Ok, heres an "Anarchists" view. Skeptic is a more polite term.
I talk to old timers, manufacturers, and look at really old threads and research and hers what Ive found.
The same coral will grow under a 6.5 kelvin metal halide, a 20k radium halide, a t12 fluoro actinic 55k combo, a t5 combo of any color, cheap chinese black boxes, expensive black boxes, stupid expensive leds that let the user guess completely wrong on color combos.
What this tells me is, if the light contains parts of the visible spectrum the coral can use, it will take it and use it. Intensity is the only question.
White. what color is white? technically is all colors evenly distributed across the spectrum, 6500k. Some whites we buy are 8000k some 12000k some 4000k. all are generally green limited .
Shadowing. An easy experiment. One flash light over an apple at 12 over the apple. make it one 48in tube over the apple. Its the size of the source. You can now take 3 flash lights over the apple. it fills in from the single source. the more small sources creates one larger source.
I dunno, but its possible the mix was more blue(blue has less par) but not necessarily less pur(what the croal uses).
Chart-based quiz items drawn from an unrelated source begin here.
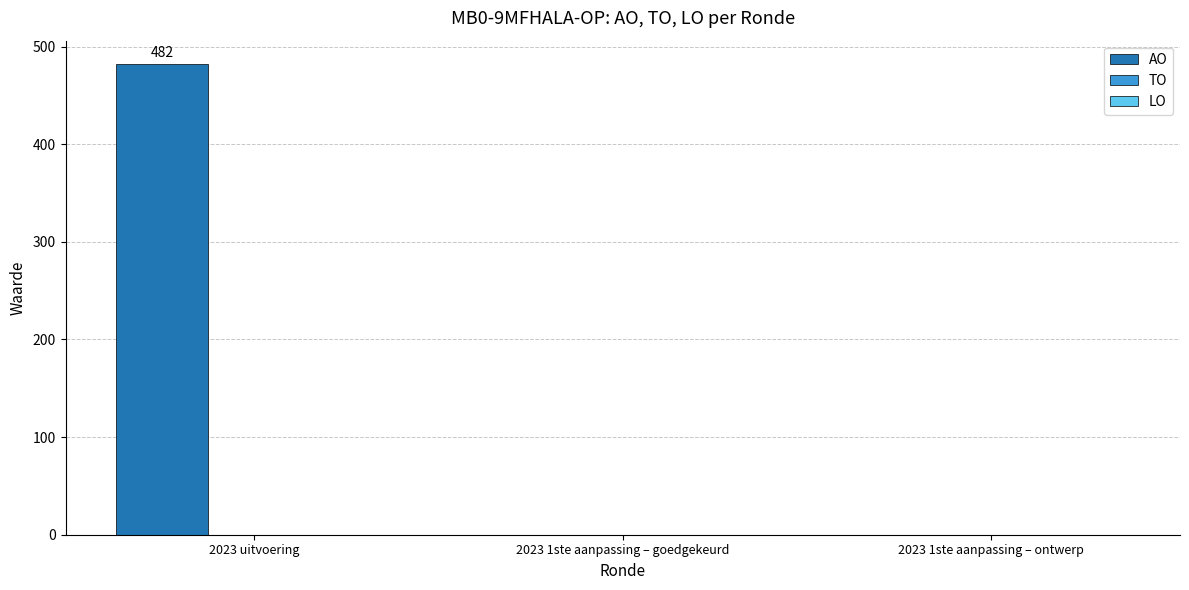

What is the maximum value shown in the chart?

482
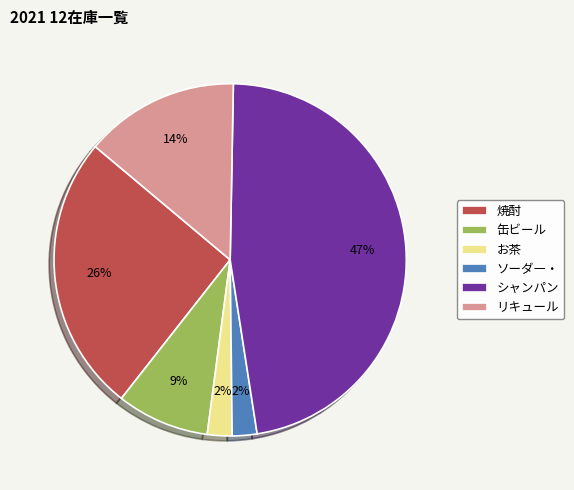

Does any single category account for the majority?

No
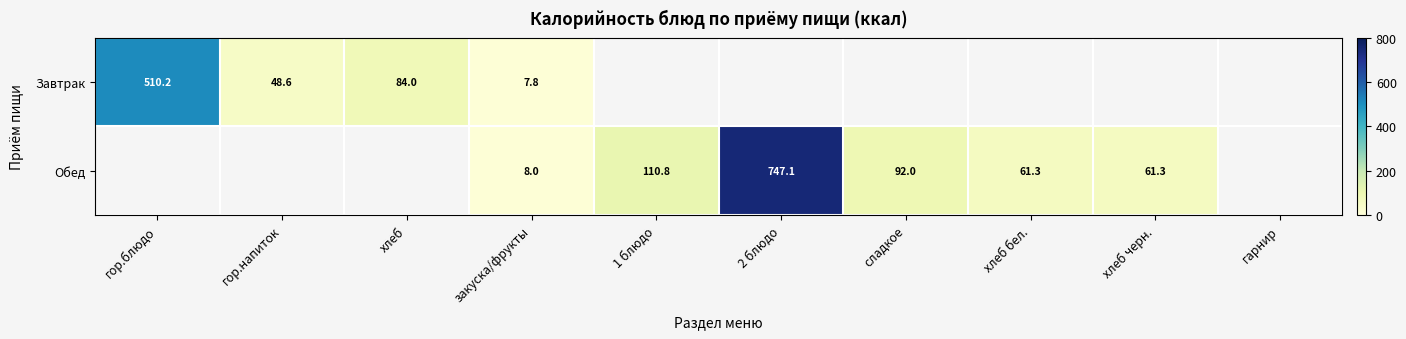

Is the value of Обед at 1 блюдо greater than the value of Завтрак at хлеб?

Yes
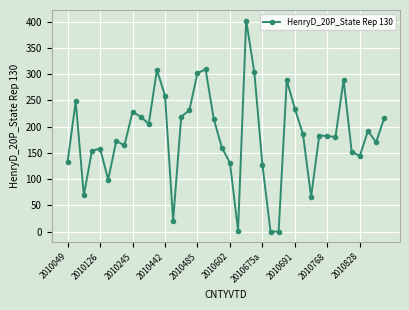

What is the difference between the maximum and minimum values?

402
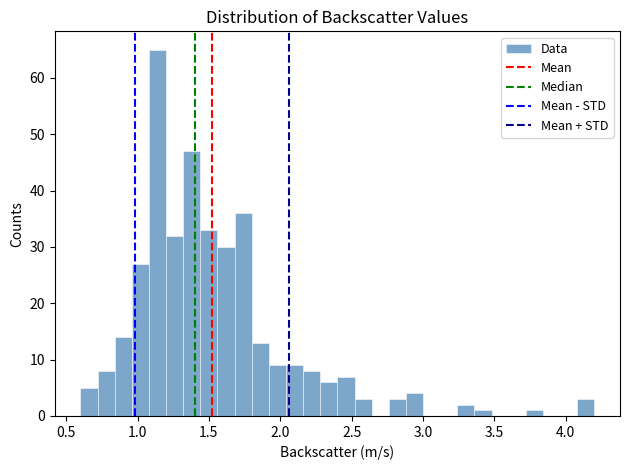

Read against the x-axis, roughly where is the centre of the tallest bar?

1.15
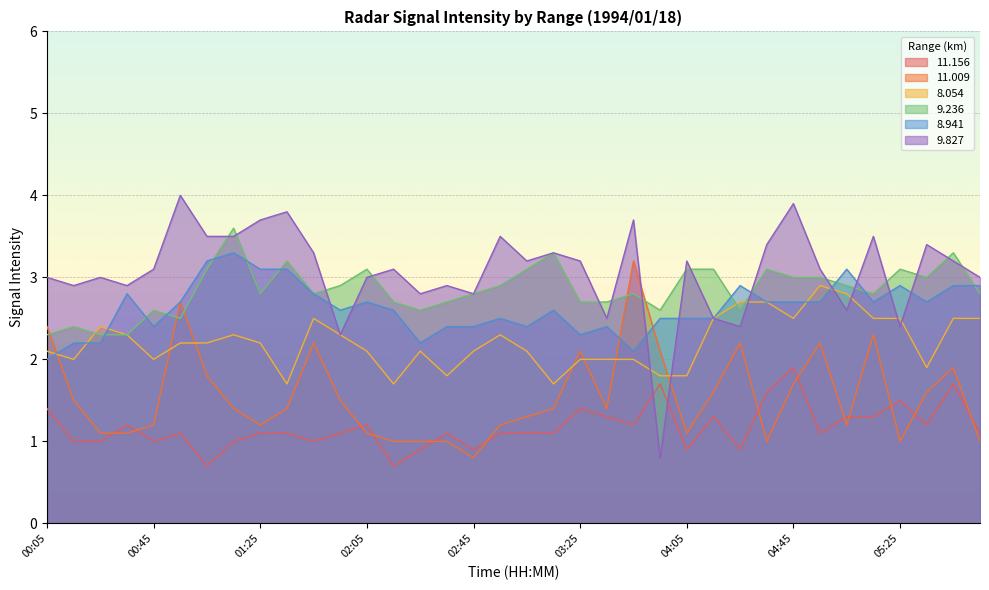

True or false:   9.236 and   8.054 cross at least once.

True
I recommend to Par meter uses a Lux meter. You can measure overall intensity. You can get 500 par on just a blue channel, prob wont grow coral but its PAR....
I highly encourage this. I would add a lux meter to the mix, as it measures only intensity. And intensity is VERY important. More important IMO that the silly knobs the manufacturers give us to control color so we feel smart(or dumb).
Its a lot of these reasons that lead me to continually advise, set the color to YOUR eye, and make the tank look great. Then set the intensity. Minor chances in ratios are likely only aesthetic esp green red etc and even though it may read on the PAR meter the coral likely doesn't care at all. Esp when we keep in mind Par meters are used to grow green terrestrial crops.
Sound crazy yet? Look at DR Sanjay's tank. all levels at 100%. And some of the famous high end coral sellers have given us their secret color combos for radions recently. White channel only.